Le mastering logiciel n’a jamais manqué de couteaux suisses. Ce qui manque, ce sont les outils pensés pour la manière dont on travaille réellement, à l’œil et à l’oreille, sans sauter de fenêtre en fenêtre. C’est exactement l’angle de REISEI, le premier plug-in d’ONRI Audio, signé par un designer et ingénieur de mastering basé au Japon qui l’a d’abord construit pour ses propres sessions.
Tout sur un seul écran
REISEI place six sections de traitement — compresseur, saturateur, EQ, EQ dynamique, image stéréo et limiteur — autour d’un analyseur unique. Chaque module possède son propre interrupteur, et surtout la chaîne se réordonne librement : rien ne vous oblige à saturer avant d’égaliser, ou à comprimer en dernier. Mais le vrai geste de conception est ailleurs : l’analyseur n’est pas une simple jauge, c’est la surface de contrôle. Chaque bande, chaque nœud, chaque poignée se manipule directement sur le spectre. Vous ne réglez pas des chiffres en regardant une courbe à côté ; vous agissez sur la courbe elle-même.
Un détail qui trahit une vraie culture du mastering : le contrôle UNITY compense automatiquement le niveau de sortie sur le niveau d’entrée, pour que vos comparaisons avant/après se fassent à volume égal. C’est la base d’un jugement honnête, et c’est trop souvent négligé.

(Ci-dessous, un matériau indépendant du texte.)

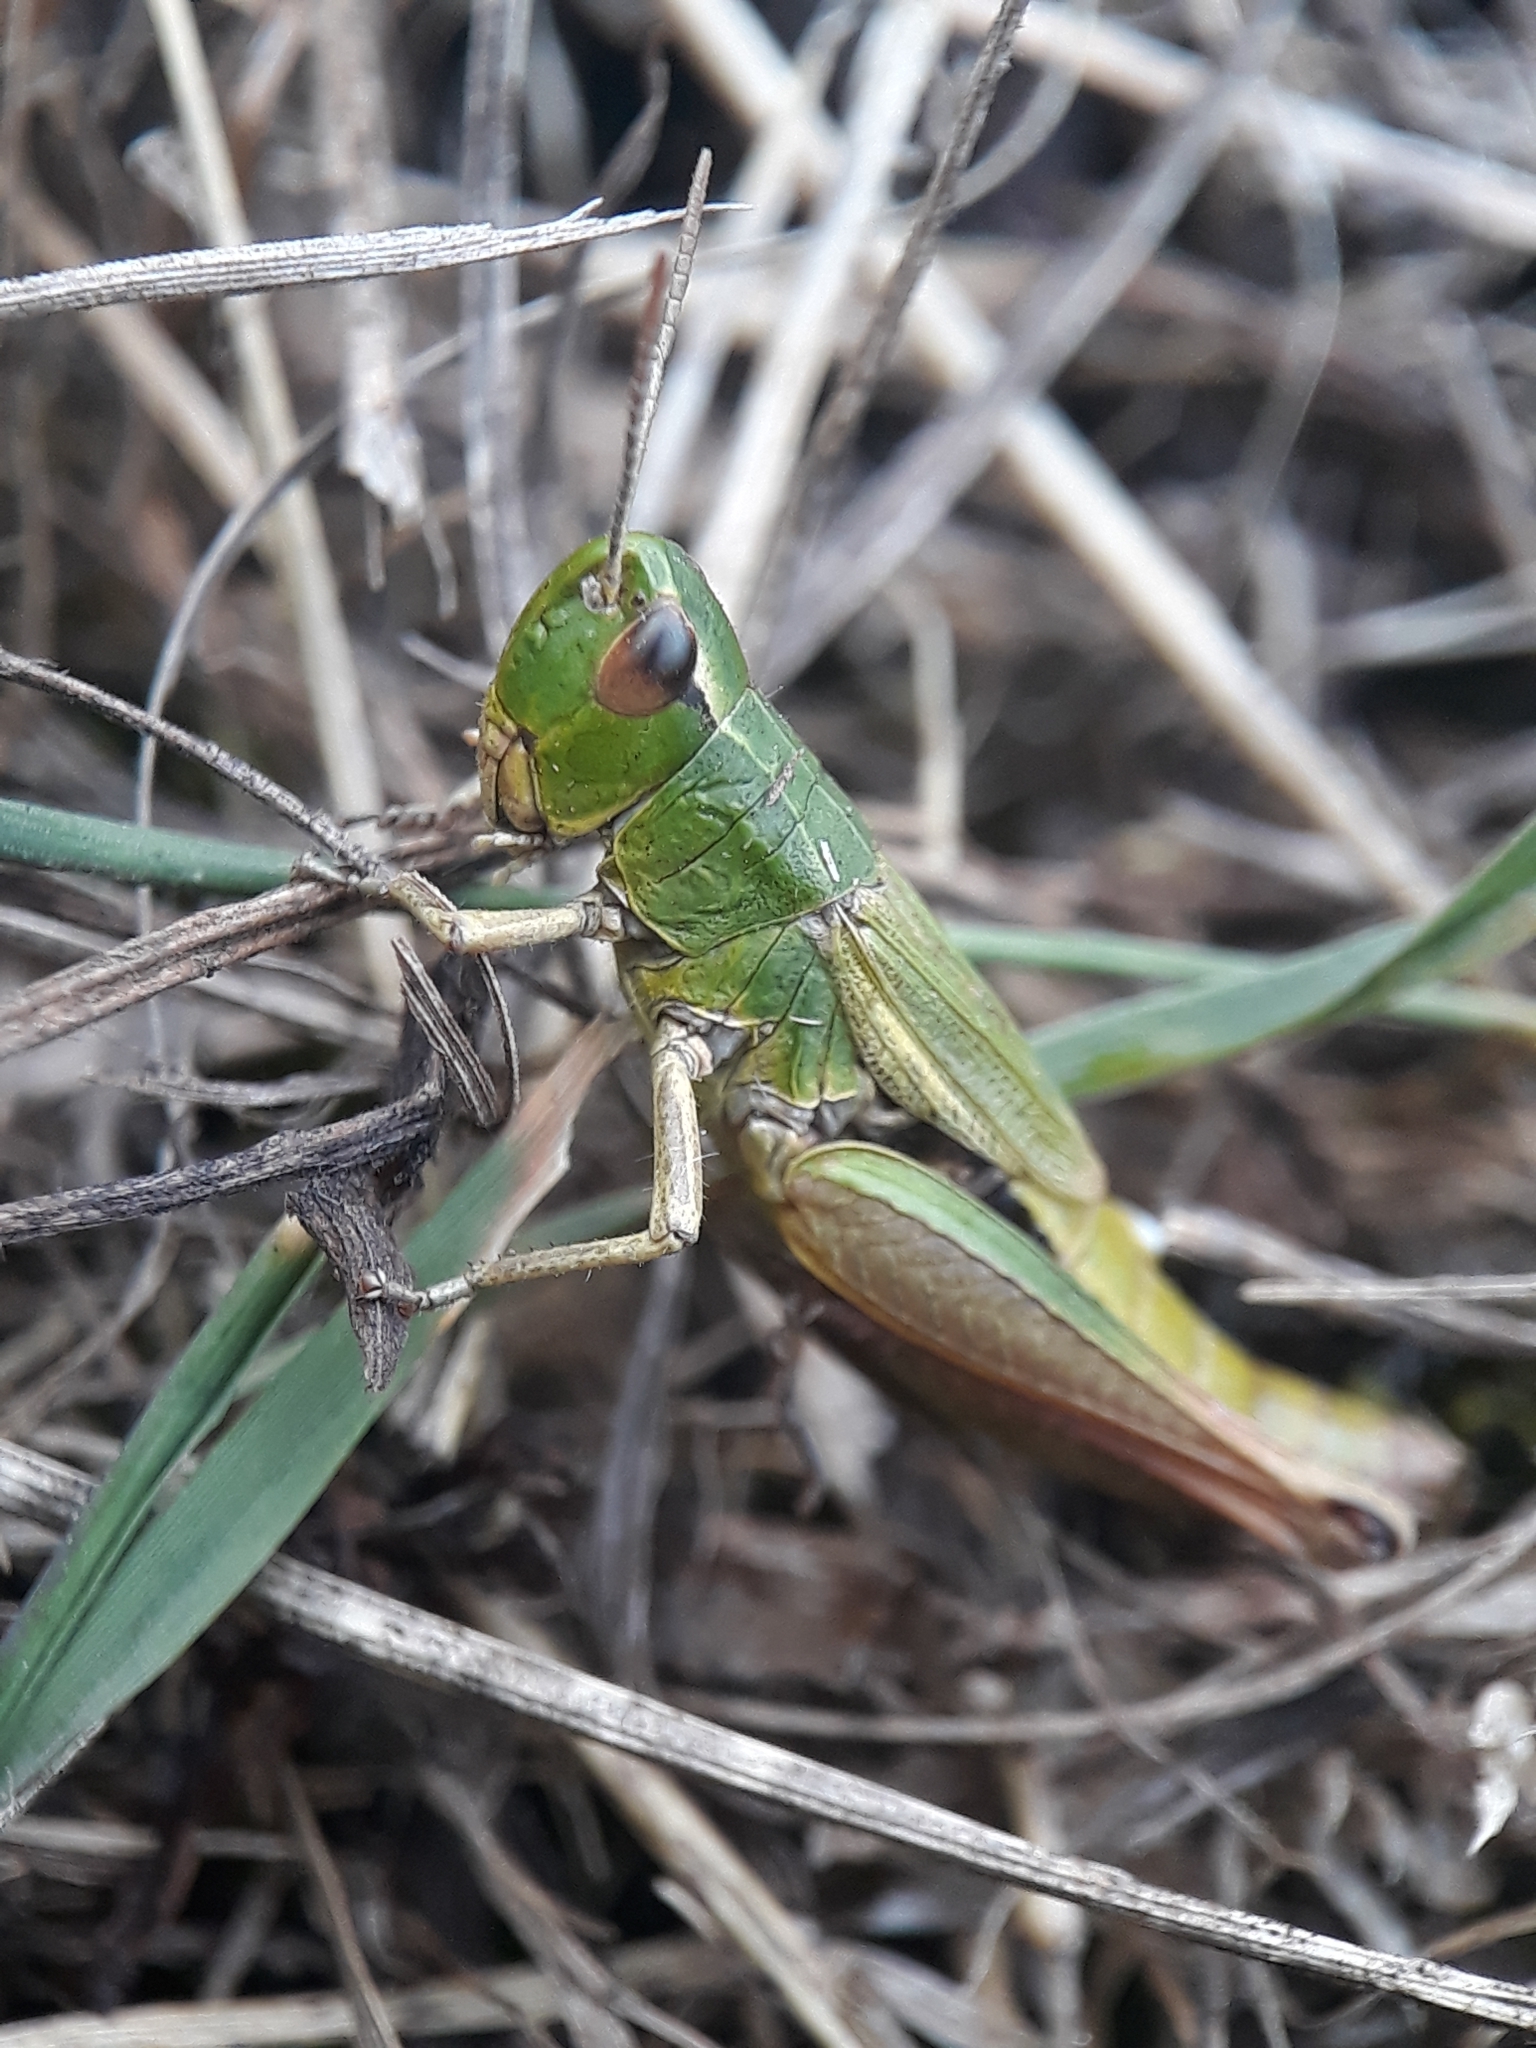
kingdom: Animalia
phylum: Arthropoda
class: Insecta
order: Orthoptera
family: Acrididae
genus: Pseudochorthippus
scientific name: Pseudochorthippus parallelus
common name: Meadow grasshopper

Le mode PARTIAL : une égalisation qui suit la note
L’argument qui distingue REISEI du reste, c’est son mode d’égalisation PARTIAL, bâti sur de la resynthèse additive. Un EQ classique agit sur une bande de fréquences : vous creusez « autour de 3 kHz » et tout ce qui passe par là est affecté, quelle que soit la note jouée. PARTIAL fait autre chose. Il accroche une harmonique précise présente dans le signal et la suit quand la hauteur bouge. Vous ciblez la 5ᵉ harmonique d’une voix, d’un cuivre ou d’une basse, et REISEI la garde dans le viseur, même quand la mélodie se déplace.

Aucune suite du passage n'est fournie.